**What you will do:** Only those lines in the data below from the line containing "coffee cup: present" through the line containing "coffee cup: none", both included, should be restated word for word.

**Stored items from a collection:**
────

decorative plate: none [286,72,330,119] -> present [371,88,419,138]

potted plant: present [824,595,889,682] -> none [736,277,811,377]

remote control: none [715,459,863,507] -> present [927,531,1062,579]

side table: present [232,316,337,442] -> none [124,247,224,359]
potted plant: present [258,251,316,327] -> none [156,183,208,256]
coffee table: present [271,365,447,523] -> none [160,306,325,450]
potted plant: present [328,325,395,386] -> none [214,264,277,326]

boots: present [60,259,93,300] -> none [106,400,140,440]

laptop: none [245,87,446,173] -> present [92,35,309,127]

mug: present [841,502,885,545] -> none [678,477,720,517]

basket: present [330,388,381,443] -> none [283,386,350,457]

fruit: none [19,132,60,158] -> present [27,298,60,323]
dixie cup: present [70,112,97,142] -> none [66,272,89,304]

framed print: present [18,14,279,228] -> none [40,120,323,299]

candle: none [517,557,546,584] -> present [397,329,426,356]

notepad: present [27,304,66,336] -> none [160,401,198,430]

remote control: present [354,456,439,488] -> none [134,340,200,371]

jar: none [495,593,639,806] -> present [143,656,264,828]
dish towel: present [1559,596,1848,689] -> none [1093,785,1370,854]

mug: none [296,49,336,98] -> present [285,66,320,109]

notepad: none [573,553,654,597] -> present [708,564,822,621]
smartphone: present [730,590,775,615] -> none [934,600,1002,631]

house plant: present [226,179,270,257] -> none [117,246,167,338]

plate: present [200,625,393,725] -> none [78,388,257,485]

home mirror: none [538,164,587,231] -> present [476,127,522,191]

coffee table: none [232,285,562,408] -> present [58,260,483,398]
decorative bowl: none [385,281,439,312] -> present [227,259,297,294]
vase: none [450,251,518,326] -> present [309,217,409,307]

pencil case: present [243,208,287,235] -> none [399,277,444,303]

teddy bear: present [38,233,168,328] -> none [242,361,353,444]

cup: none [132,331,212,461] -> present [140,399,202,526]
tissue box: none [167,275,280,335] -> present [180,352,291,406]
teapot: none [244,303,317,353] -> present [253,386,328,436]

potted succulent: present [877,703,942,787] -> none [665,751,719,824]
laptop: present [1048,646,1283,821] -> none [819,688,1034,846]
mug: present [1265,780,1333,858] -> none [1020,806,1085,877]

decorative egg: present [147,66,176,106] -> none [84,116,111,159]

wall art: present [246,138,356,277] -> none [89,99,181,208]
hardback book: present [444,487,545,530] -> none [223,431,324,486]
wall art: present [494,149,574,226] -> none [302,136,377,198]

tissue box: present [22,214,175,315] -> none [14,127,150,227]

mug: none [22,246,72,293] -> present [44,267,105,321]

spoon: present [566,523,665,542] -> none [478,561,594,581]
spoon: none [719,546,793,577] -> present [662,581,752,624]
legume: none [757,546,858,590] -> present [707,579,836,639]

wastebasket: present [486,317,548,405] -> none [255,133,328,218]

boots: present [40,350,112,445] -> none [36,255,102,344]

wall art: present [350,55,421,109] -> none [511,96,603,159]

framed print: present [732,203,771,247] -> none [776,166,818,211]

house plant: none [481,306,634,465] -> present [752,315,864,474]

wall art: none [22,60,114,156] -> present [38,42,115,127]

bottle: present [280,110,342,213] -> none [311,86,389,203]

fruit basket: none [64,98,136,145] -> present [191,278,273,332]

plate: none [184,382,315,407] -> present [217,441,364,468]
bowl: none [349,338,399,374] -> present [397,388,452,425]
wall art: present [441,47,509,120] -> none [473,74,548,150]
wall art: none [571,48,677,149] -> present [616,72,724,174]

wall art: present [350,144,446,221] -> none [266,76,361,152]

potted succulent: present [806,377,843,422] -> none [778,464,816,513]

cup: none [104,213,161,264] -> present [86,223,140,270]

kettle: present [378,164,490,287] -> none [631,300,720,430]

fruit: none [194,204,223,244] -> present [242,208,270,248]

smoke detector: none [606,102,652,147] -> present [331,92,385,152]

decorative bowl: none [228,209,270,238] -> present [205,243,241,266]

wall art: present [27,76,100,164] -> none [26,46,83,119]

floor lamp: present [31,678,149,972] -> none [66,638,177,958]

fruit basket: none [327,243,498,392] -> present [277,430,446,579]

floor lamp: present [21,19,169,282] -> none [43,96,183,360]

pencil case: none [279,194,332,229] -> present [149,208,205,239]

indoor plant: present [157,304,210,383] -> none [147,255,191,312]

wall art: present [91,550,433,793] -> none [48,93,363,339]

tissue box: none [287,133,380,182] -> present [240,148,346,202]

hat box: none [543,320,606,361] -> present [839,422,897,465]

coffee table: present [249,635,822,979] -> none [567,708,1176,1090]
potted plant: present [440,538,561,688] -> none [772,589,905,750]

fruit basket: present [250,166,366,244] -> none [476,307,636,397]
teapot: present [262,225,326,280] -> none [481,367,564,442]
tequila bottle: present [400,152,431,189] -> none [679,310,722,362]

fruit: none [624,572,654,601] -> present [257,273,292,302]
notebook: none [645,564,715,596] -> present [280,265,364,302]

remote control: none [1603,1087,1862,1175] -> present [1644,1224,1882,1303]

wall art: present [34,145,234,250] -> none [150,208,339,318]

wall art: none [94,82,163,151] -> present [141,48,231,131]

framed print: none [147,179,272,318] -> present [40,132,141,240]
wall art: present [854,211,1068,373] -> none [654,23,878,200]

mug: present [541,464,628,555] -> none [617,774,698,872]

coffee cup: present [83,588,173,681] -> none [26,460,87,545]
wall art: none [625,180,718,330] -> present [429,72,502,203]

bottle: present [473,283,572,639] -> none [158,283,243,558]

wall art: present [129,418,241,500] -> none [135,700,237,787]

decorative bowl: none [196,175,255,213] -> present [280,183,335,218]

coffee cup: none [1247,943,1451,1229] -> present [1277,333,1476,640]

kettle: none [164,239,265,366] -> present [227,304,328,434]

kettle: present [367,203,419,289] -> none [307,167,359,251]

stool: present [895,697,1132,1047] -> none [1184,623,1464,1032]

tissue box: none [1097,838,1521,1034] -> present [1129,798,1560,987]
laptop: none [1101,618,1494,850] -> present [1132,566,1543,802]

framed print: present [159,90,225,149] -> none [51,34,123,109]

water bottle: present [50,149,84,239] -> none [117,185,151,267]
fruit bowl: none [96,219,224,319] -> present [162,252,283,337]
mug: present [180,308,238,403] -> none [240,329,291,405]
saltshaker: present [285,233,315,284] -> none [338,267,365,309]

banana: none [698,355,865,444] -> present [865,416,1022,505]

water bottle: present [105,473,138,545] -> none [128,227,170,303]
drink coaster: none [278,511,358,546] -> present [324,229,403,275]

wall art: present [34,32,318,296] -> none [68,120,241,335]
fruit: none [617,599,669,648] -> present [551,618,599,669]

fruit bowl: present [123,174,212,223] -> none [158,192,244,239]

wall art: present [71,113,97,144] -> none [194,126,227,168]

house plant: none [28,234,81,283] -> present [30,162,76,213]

────

**Answer below:**
coffee cup: present [83,588,173,681] -> none [26,460,87,545]
wall art: none [625,180,718,330] -> present [429,72,502,203]

bottle: present [473,283,572,639] -> none [158,283,243,558]

wall art: present [129,418,241,500] -> none [135,700,237,787]

decorative bowl: none [196,175,255,213] -> present [280,183,335,218]

coffee cup: none [1247,943,1451,1229] -> present [1277,333,1476,640]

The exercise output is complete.